As far as the acting is concerned everyone with a decent bit of script does well. Leoni is particularly good and always manages to convey that feeling of "I really don’t know what the hell is going on but I’m getting away with it " that the story demands of her. Robert Duvall, an American national treasure, is excellent as the world-weary astronaut and this was a bold piece of casting when you imagine some suit trying to argue that the part should be played by Leonardo Di Caprio or some other infant. I suspect that the film could have managed without the young astronaut part but Elijah Wood manages to look suitably youthful and enthusiastic, as does his girlfriend. Morgan Freeman gets away with playing the president because he is Morgan Freeman though his was the most cardboard cut-out character in the whole piece.

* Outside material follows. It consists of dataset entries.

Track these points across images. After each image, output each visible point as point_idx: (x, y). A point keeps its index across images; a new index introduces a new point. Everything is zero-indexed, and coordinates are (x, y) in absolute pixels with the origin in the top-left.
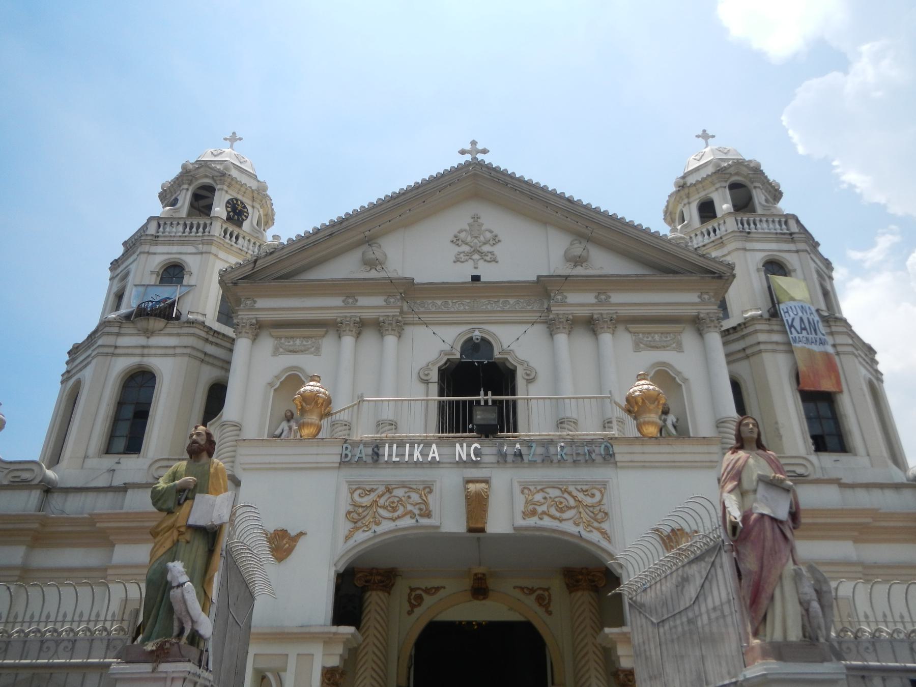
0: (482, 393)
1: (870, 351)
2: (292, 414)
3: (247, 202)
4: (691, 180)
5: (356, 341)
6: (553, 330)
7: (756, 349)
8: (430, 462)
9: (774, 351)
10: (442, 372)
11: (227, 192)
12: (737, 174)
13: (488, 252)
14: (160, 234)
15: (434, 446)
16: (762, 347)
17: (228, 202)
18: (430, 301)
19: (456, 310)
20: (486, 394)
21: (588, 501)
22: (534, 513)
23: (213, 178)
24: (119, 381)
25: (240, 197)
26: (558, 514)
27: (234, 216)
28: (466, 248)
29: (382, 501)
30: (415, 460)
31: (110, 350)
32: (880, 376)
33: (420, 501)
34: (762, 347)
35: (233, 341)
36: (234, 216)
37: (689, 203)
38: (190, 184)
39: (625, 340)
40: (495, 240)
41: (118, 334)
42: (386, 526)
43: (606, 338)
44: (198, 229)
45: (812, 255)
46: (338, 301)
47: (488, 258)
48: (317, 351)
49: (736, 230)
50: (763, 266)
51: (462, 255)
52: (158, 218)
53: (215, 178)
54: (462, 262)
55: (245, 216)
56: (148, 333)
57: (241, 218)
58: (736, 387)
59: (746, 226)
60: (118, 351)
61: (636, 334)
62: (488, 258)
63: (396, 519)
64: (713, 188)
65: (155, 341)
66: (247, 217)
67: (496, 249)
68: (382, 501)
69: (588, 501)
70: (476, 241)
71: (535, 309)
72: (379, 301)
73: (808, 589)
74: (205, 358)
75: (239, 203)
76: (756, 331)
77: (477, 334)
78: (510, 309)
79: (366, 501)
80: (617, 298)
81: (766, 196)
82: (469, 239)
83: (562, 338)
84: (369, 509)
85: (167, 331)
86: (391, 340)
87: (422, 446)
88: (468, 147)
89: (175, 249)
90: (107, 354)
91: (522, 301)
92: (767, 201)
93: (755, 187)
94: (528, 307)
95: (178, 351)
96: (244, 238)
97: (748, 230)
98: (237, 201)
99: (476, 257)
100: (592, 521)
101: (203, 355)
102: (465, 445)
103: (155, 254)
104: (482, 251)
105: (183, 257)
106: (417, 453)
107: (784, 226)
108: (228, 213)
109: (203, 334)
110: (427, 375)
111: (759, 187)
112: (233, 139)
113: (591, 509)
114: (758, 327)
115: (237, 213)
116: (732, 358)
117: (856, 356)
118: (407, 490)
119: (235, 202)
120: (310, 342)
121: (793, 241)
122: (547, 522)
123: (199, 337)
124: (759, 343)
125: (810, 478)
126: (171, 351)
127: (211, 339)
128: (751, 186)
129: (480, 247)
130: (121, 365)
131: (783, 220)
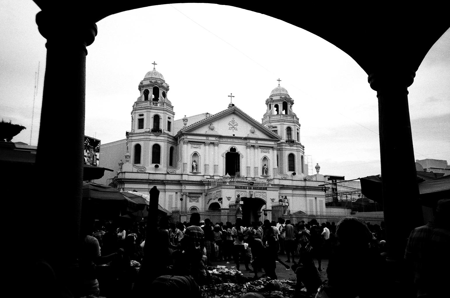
1: (304, 147)
7: (282, 149)
10: (226, 154)
12: (285, 100)
16: (283, 149)
21: (263, 195)
23: (159, 86)
25: (164, 91)
34: (283, 149)
39: (260, 150)
43: (256, 150)
46: (204, 138)
48: (200, 148)
50: (287, 129)
65: (159, 138)
72: (214, 139)
73: (288, 211)
74: (169, 142)
76: (283, 146)
80: (259, 142)
83: (248, 150)
85: (162, 135)
86: (216, 147)
89: (156, 111)
95: (164, 141)
105: (159, 114)
109: (168, 137)
114: (283, 145)
115: (164, 95)
117: (300, 152)
121: (294, 123)
122: (259, 197)
123: (168, 137)
124: (283, 148)
125: (286, 179)
126: (163, 141)
130: (152, 143)
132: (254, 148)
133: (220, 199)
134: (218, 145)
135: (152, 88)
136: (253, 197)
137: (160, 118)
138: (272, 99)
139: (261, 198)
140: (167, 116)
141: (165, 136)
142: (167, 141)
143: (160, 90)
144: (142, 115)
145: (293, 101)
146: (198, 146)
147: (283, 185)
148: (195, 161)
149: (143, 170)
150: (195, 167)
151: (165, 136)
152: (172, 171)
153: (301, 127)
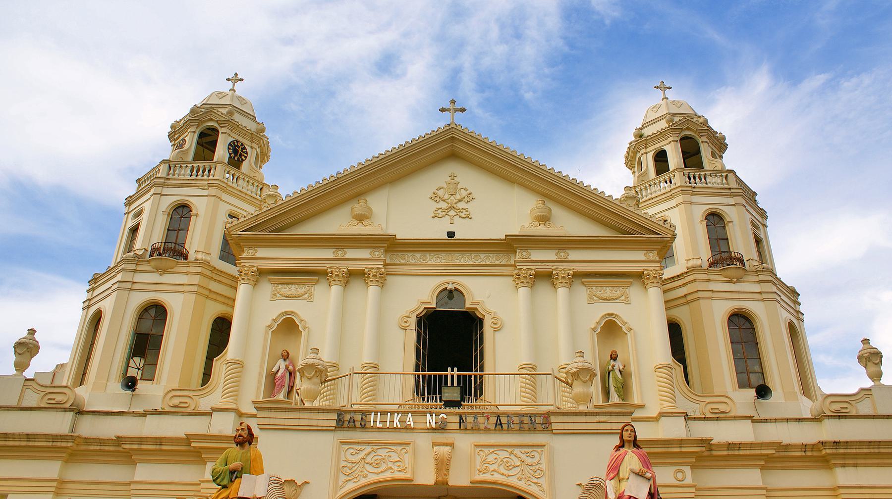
0: (449, 369)
2: (288, 354)
3: (247, 143)
4: (647, 132)
5: (344, 289)
6: (518, 284)
8: (406, 428)
9: (711, 298)
11: (229, 135)
12: (688, 129)
13: (462, 209)
14: (170, 176)
15: (410, 414)
16: (700, 294)
17: (230, 144)
18: (410, 254)
19: (433, 263)
20: (452, 370)
21: (529, 461)
22: (486, 471)
24: (135, 315)
25: (240, 139)
26: (506, 472)
27: (234, 157)
28: (444, 205)
29: (369, 459)
30: (395, 426)
31: (129, 285)
32: (800, 316)
33: (399, 459)
34: (700, 294)
35: (235, 279)
36: (234, 157)
37: (646, 153)
38: (197, 127)
39: (582, 292)
40: (470, 198)
43: (562, 291)
44: (204, 172)
45: (748, 207)
46: (328, 253)
48: (310, 299)
49: (684, 184)
51: (440, 211)
52: (169, 161)
53: (219, 122)
54: (439, 218)
55: (245, 156)
56: (163, 271)
57: (242, 159)
58: (675, 331)
59: (692, 180)
60: (136, 286)
61: (590, 288)
63: (379, 473)
64: (667, 142)
65: (168, 278)
66: (246, 157)
68: (369, 459)
69: (529, 461)
70: (452, 198)
71: (502, 263)
72: (364, 254)
74: (211, 295)
75: (240, 144)
77: (450, 287)
78: (481, 263)
80: (574, 255)
81: (712, 149)
82: (446, 197)
83: (523, 291)
84: (358, 465)
86: (373, 290)
87: (400, 415)
88: (447, 105)
90: (125, 289)
91: (491, 255)
92: (713, 155)
93: (702, 142)
94: (497, 262)
96: (243, 179)
97: (693, 185)
98: (238, 143)
99: (452, 213)
100: (531, 477)
101: (208, 292)
102: (434, 415)
103: (166, 195)
104: (458, 208)
106: (396, 420)
107: (724, 181)
108: (230, 154)
109: (208, 273)
110: (406, 322)
111: (706, 142)
112: (236, 79)
113: (531, 468)
115: (237, 155)
116: (670, 304)
118: (389, 450)
119: (236, 144)
120: (303, 290)
121: (731, 195)
122: (497, 477)
125: (728, 415)
127: (214, 276)
128: (700, 140)
129: (455, 204)
130: (139, 299)
131: (724, 175)
132: (554, 285)
134: (381, 280)
135: (193, 129)
136: (459, 479)
137: (194, 211)
138: (641, 136)
139: (514, 481)
140: (224, 210)
141: (192, 269)
142: (195, 289)
143: (220, 133)
144: (139, 214)
145: (724, 138)
146: (302, 290)
147: (705, 443)
148: (286, 356)
150: (283, 376)
151: (192, 269)
153: (768, 222)
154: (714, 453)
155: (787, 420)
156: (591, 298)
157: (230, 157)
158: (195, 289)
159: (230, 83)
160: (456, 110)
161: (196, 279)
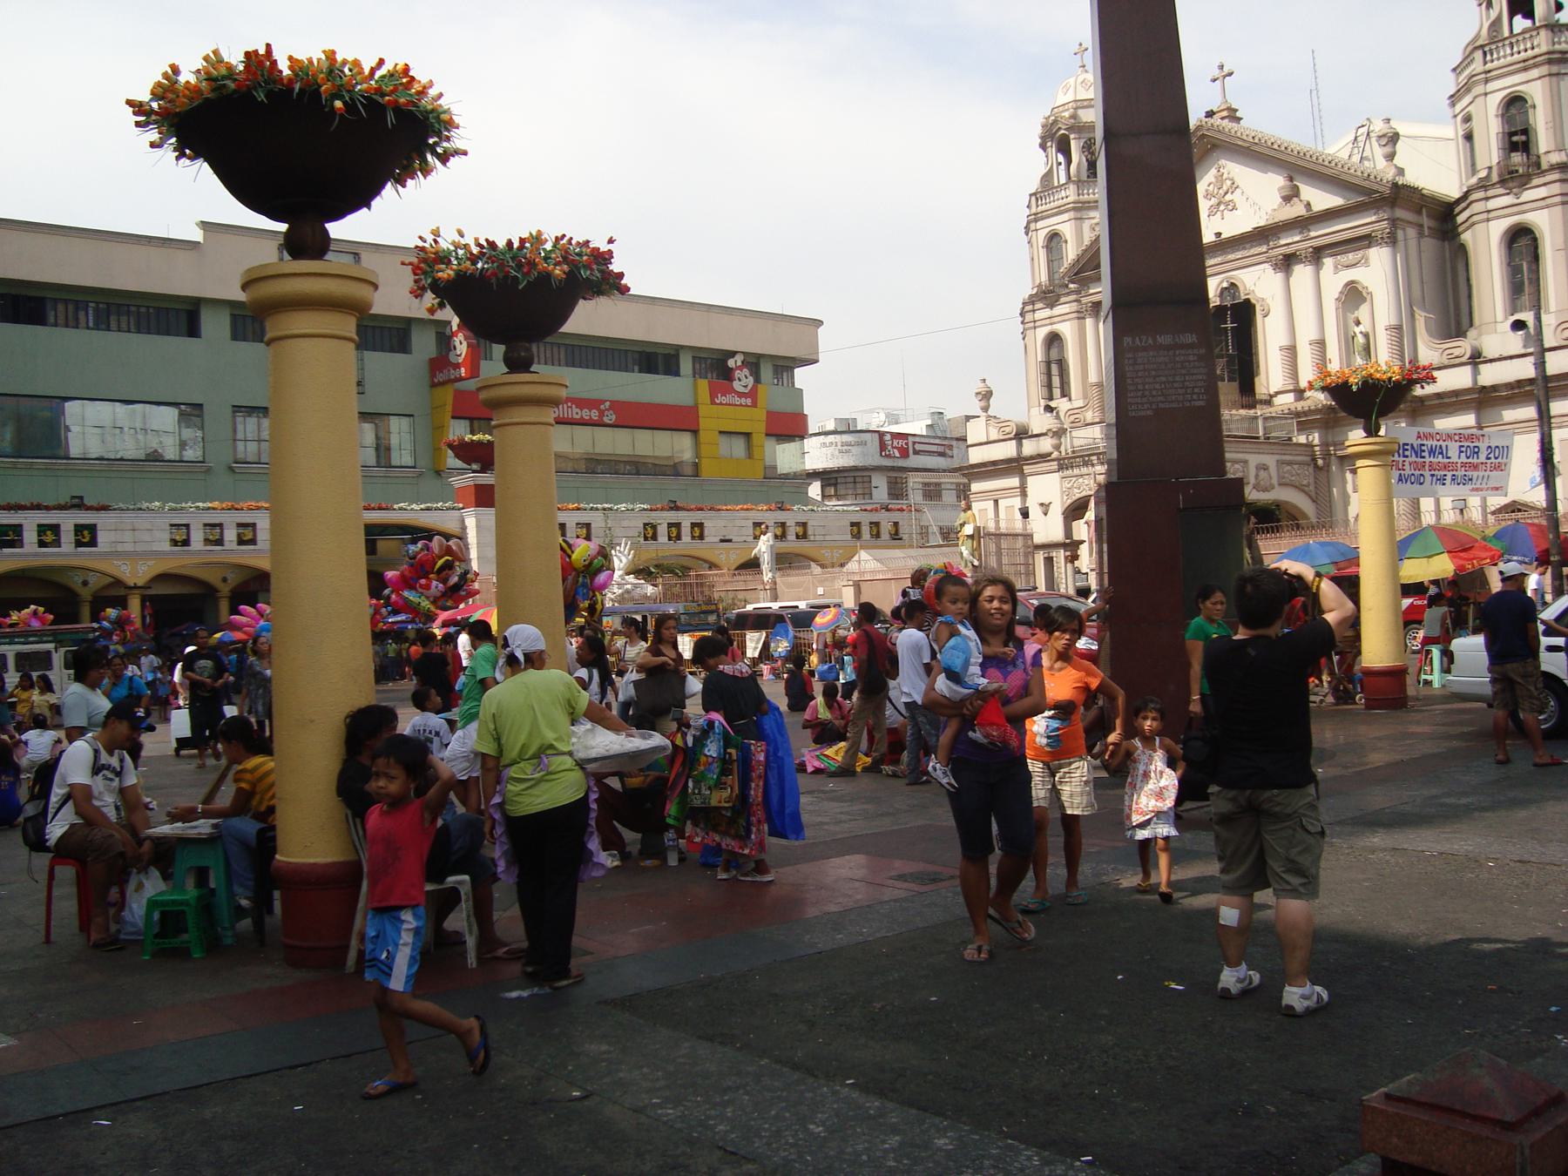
9: (1488, 220)
16: (1475, 218)
17: (1083, 147)
40: (1234, 187)
41: (1034, 311)
42: (1078, 496)
47: (1230, 207)
52: (1035, 194)
56: (1051, 306)
62: (1230, 207)
67: (1235, 197)
70: (1221, 191)
76: (1472, 202)
77: (1225, 285)
79: (1069, 486)
88: (1217, 73)
99: (1222, 207)
130: (1042, 333)
133: (1025, 514)
142: (1075, 315)
149: (1008, 430)
152: (1072, 418)
154: (1426, 403)
155: (1511, 357)
156: (1336, 267)
157: (1087, 160)
158: (1075, 315)
159: (1079, 56)
160: (1224, 77)
161: (1074, 306)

So what is wrong with the film then? Well I’ve already mentioned the president – ugh! I was a little disappointed with the depiction of events on the street. I feel sure that there would be much more violence if this happened for real and the rows and rows of motorists waiting patiently for death by drowning were far too stoic about their fates. The FX were also a little patchy. Sometimes they were really excellent but at other times you could see the joins and the models. Perhaps we are all getting too blasé in these days when every other film destroys half the world or flies starships twice around the universe. All the same I was faintly disappointed by a few of the FX shots. 
This is not a film that will change your life. Nor is it likely to ever figure in your list of the 10 best films of all time. Nevertheless it is a much more than competent blockbuster which is well cast, well scripted and enjoyable. The science, for once, has been thought though and is mostly plausible (the one really notable exception is covered in Mutt’s review). Also it looks like a film; a vehicle put together to utilise the things that cinema does well and the constantly moving camera brilliantly conveys the action of both the story and the character interactions. You’d have to be dead or a Guardian film critic (or both) not to find something to like here.

3 THE THEORY

A fundamental of all healthy civilizations is the art of storytelling. Whether it is around the campfires or around the cathode ray tube, all societies use storytelling to convey teachings as well as for entertainment. If you want to see a sub-text for this film you don’t have to look hard. You are being invited to contemplate what is really important in your life and what you would do if you knew you were likely to die at a pre-determined point in the near future. Luckily you can get to do this around the safety of the campfire this time around. You can also bask in the reflected glory of those heroic figures in the story who will make the ultimate sacrifice to ensure that their friends and family or even the earth herself can go on living. And if you can get a cinema full of people to reflect on their own mortality and the qualities of service and sacrifice then I reckon you are doing a damn good job of keeping the story – telling tradition alive and useful. I’ve read Joseph Campbell you know and he made a lot more sense to me than ever Richard "I am a proper critic" Williams did.